#### [Testo estratto]

* * * *

Livorno, 31 ottobre 2008 – Si è riunito questa mattina il Comitato Portuale per approvare il bilancio di previsione 2009. All’unanimità i consiglieri riuniti nella sede dell’Autorità Portuale hanno approvato il piano economico-finanziario dell’Ente e il programma triennale delle opere 2009-11.
In particolare, il bilancio di previsione 2009, prevede €. 82.265.525,00 agli investimenti in ambito portuale, di cui €. 45.350.000,00 attraverso il finanziamento della Legge 166/2002;
€. 14.165.000,00 rivenienti da convenzioni con il Ministero delle Infrastrutture e dei Trasporti, nonchè €. 22.750.000,00 provenienti da risorse finanziarie dell’Autorità Portuale.
“Il nostro bilancio – ha precisato il Presidente Roberto Piccini -, conferma la linea che l’Autorità Portuale sta perseguendo e cioè l’impegno per l’accelerazione dei lavori infrastrutturali. Il risparmio in parte corrente verrà infatti destinato alle opere portuali mettendo in atto un’utilizzazione virtuosa del denaro pubblico”.
Il bilancio 2009 rappresenta l’atto centrale del mandato di Presidenza e si caratterizza per quattro elementi fondamentali: il primo è quello organizzativo, in quanto sarà completata la dotazione organica; il secondo punto riguarda il superamento delle criticità storiche del porto operativo: il 2009 sarà l’esercizio economico e finanziario in cui verranno realizzate molte delle priorità discusse nei piani di investimento degli ultimi 10 anni; il terzo elemento riguarda invece il contenuto politico del bilancio 2009, e si riferisce alle importanti risorse stanziate per far fronte finalmente alla fase progettuale del PRP. A questo proposito il Presidente Piccini ha informato i membri del Comitato che il tavolo tecnico interistituzionale sta rispettando la tabella di marcia prevista ed entro gennaio 2009 sarà dato avvio al procedimento come previsto all’interno dell’accordo procedimentale sottoscritto nel luglio scorso. Il quarto elemento infine riguarda le risorse per dare nuovo impulso all’offerta formativa, rivolta ai lavoratori in ingresso ed all’accrescimento professionale degli occupati.

* * * *

#### [Righe fornite]
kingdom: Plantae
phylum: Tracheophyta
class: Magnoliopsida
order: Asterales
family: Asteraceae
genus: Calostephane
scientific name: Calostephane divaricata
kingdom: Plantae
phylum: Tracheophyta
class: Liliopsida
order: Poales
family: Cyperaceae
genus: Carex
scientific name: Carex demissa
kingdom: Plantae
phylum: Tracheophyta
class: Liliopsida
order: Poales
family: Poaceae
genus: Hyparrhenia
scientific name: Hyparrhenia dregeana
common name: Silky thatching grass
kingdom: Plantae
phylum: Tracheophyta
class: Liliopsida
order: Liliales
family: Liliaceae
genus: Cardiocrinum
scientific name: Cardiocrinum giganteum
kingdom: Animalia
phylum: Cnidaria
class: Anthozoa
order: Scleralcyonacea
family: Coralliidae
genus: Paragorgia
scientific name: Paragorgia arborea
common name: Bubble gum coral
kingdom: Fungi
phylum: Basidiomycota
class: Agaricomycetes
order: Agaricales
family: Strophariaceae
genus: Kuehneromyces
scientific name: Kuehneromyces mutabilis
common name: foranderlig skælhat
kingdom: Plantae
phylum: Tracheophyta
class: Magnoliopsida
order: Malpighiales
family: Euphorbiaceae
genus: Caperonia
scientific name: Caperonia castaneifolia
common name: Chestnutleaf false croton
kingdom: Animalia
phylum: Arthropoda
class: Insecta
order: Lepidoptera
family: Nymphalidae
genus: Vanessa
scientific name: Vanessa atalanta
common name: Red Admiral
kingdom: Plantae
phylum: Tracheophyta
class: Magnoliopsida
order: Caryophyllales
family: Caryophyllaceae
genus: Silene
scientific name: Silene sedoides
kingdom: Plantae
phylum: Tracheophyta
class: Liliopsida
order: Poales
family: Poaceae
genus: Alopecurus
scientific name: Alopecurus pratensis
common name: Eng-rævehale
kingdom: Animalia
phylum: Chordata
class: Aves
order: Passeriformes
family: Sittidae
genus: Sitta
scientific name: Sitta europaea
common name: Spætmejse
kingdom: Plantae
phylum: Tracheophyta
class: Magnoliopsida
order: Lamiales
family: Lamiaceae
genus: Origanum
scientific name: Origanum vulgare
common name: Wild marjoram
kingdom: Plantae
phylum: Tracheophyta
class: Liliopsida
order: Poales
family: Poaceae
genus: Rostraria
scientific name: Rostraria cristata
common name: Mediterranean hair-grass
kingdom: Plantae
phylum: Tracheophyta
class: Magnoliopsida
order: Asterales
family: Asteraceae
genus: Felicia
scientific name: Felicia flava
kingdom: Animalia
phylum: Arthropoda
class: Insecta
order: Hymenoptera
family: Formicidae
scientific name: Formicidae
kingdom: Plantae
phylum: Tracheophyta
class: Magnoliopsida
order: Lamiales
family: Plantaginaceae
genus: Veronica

* * * *

#### [Consegna]
Cita dal testo estratto, senza cambiare nulla, tutto il passo che va da “In particolare, il” giù fino a “finanziarie dell’Autorità Portuale.”. Basati soltanto sul testo estratto.

#### [Risultato]
In particolare, il bilancio di previsione 2009, prevede €. 82.265.525,00 agli investimenti in ambito portuale, di cui €. 45.350.000,00 attraverso il finanziamento della Legge 166/2002;
€. 14.165.000,00 rivenienti da convenzioni con il Ministero delle Infrastrutture e dei Trasporti, nonchè €. 22.750.000,00 provenienti da risorse finanziarie dell’Autorità Portuale.